According to Freund, that means a member state could fire all its judges but continue to receive EU funds. “That doesn’t cost us anything, but Poland fire their judges. So it’s not the rule of law mechanism, it’s just some weird thing to fight corruption.”

A spokesperson for the Finnish government said “a strong linkage” to the EU spending plans and the rule of law “is something Finland will adhere to strictly”. The centre-left government has been under pressure from the Eurosceptic Finns party for a referendum on the EU coronavirus recovery plan.

The German compromise plan emerged after Hungary and Poland threatened to block another legal text underpinning the EU budget over objections to the rule of law mechanism.

Deepening the impasse, Hungary’s justice minister Judit Varga said on Tuesday that the German compromise was “unacceptable”. She claimed it would mean a unilateral modification of the EU’s founding treaties that amounted to “blackmail” and would violate the rule of law itself. A spokesman for the Hungarian prime minister previously said the rule of law dispute was “a hidden weapon” to stop the disbursement of corona funds.

Poland’s prime minister, Mateusz Morawiecki, warned on Monday that there would be “no Polish consent” to allow anyone “to threaten us with a finger only because someone likes our government less”.

Senior diplomats hope the rule of law agreement will pass with the support of southern European governments and their MEPs. Italy, Spain and Greece, whose economies are among the hardest hit by the pandemic, would lose out from any delay to unlocking billions from the EU recovery plan.

An official said Germany’s rule of law proposal “very precisely implements the conclusions of the European council in July” by giving “a legal form to this hard-won and delicate European compromise”. They added: “What didn’t find the support of the heads of state and government at that time, will certainly not find it now.”

EU ambassadors will discuss the problem on Wednesday, but sources say the dispute could surface at a special EU leaders’ summit on Thursday and Friday, intended to focus on foreign policy crises neglected during the coronavirus pandemic.

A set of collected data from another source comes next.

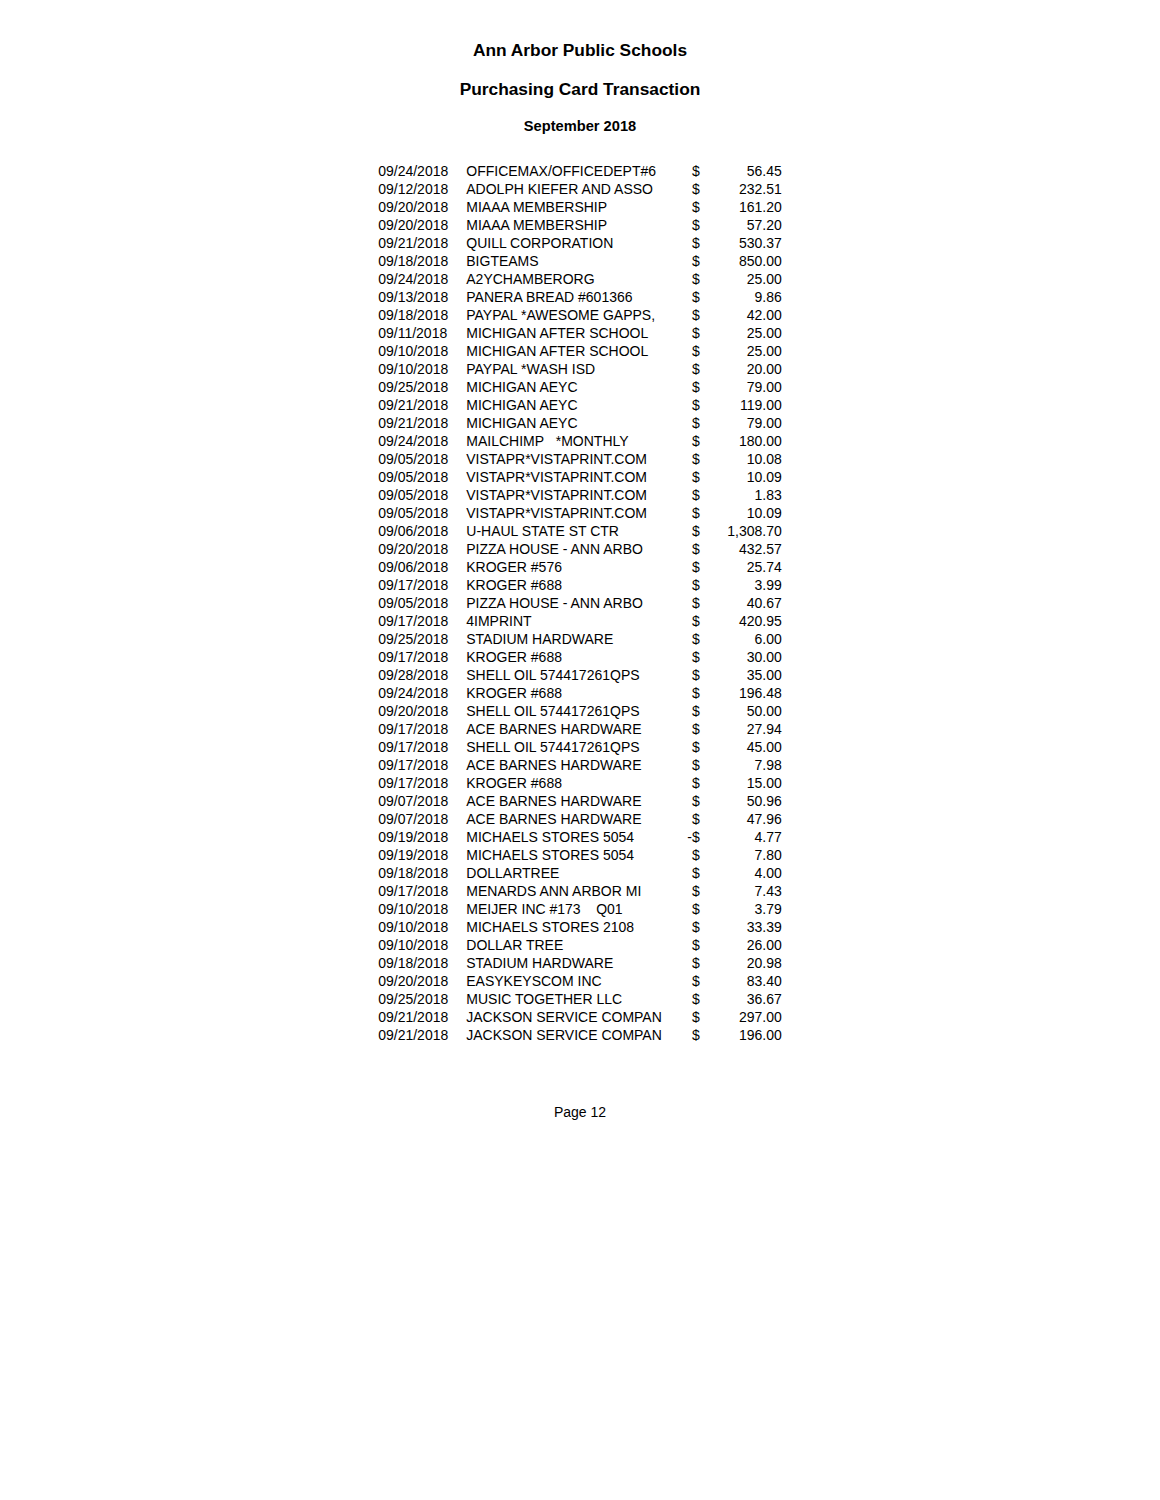Ann Arbor Public Schools
Purchasing Card Transaction
September 2018
| 09/24/2018 | OFFICEMAX/OFFICEDEPT#6 | $ | 56.45 |
| 09/12/2018 | ADOLPH KIEFER AND ASSO | $ | 232.51 |
| 09/20/2018 | MIAAA MEMBERSHIP | $ | 161.20 |
| 09/20/2018 | MIAAA MEMBERSHIP | $ | 57.20 |
| 09/21/2018 | QUILL CORPORATION | $ | 530.37 |
| 09/18/2018 | BIGTEAMS | $ | 850.00 |
| 09/24/2018 | A2YCHAMBERORG | $ | 25.00 |
| 09/13/2018 | PANERA BREAD #601366 | $ | 9.86 |
| 09/18/2018 | PAYPAL *AWESOME GAPPS, | $ | 42.00 |
| 09/11/2018 | MICHIGAN AFTER SCHOOL | $ | 25.00 |
| 09/10/2018 | MICHIGAN AFTER SCHOOL | $ | 25.00 |
| 09/10/2018 | PAYPAL *WASH ISD | $ | 20.00 |
| 09/25/2018 | MICHIGAN AEYC | $ | 79.00 |
| 09/21/2018 | MICHIGAN AEYC | $ | 119.00 |
| 09/21/2018 | MICHIGAN AEYC | $ | 79.00 |
| 09/24/2018 | MAILCHIMP *MONTHLY | $ | 180.00 |
| 09/05/2018 | VISTAPR*VISTAPRINT.COM | $ | 10.08 |
| 09/05/2018 | VISTAPR*VISTAPRINT.COM | $ | 10.09 |
| 09/05/2018 | VISTAPR*VISTAPRINT.COM | $ | 1.83 |
| 09/05/2018 | VISTAPR*VISTAPRINT.COM | $ | 10.09 |
| 09/06/2018 | U-HAUL STATE ST CTR | $ | 1,308.70 |
| 09/20/2018 | PIZZA HOUSE - ANN ARBO | $ | 432.57 |
| 09/06/2018 | KROGER #576 | $ | 25.74 |
| 09/17/2018 | KROGER #688 | $ | 3.99 |
| 09/05/2018 | PIZZA HOUSE - ANN ARBO | $ | 40.67 |
| 09/17/2018 | 4IMPRINT | $ | 420.95 |
| 09/25/2018 | STADIUM HARDWARE | $ | 6.00 |
| 09/17/2018 | KROGER #688 | $ | 30.00 |
| 09/28/2018 | SHELL OIL 574417261QPS | $ | 35.00 |
| 09/24/2018 | KROGER #688 | $ | 196.48 |
| 09/20/2018 | SHELL OIL 574417261QPS | $ | 50.00 |
| 09/17/2018 | ACE BARNES HARDWARE | $ | 27.94 |
| 09/17/2018 | SHELL OIL 574417261QPS | $ | 45.00 |
| 09/17/2018 | ACE BARNES HARDWARE | $ | 7.98 |
| 09/17/2018 | KROGER #688 | $ | 15.00 |
| 09/07/2018 | ACE BARNES HARDWARE | $ | 50.96 |
| 09/07/2018 | ACE BARNES HARDWARE | $ | 47.96 |
| 09/19/2018 | MICHAELS STORES 5054 | -$ | 4.77 |
| 09/19/2018 | MICHAELS STORES 5054 | $ | 7.80 |
| 09/18/2018 | DOLLARTREE | $ | 4.00 |
| 09/17/2018 | MENARDS ANN ARBOR MI | $ | 7.43 |
| 09/10/2018 | MEIJER INC #173 Q01 | $ | 3.79 |
| 09/10/2018 | MICHAELS STORES 2108 | $ | 33.39 |
| 09/10/2018 | DOLLAR TREE | $ | 26.00 |
| 09/18/2018 | STADIUM HARDWARE | $ | 20.98 |
| 09/20/2018 | EASYKEYSCOM INC | $ | 83.40 |
| 09/25/2018 | MUSIC TOGETHER LLC | $ | 36.67 |
| 09/21/2018 | JACKSON SERVICE COMPAN | $ | 297.00 |
| 09/21/2018 | JACKSON SERVICE COMPAN | $ | 196.00 |
Page 12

Meanwhile Hungary’s government opened a new front against Brussels by calling for the resignation of Vĕra Jourová, the European commission president in charge of values, who recently described Hungarian democracy as “ailing”.

Orbán called for her resignation in a letter to the president of the European commission, Ursula von der Leyen, a demand dismissed by EU officials.

The commission, under Jourová’s stewardship, is expected to adopt a report assessing the rule of law in all 27 EU member states on Wednesday.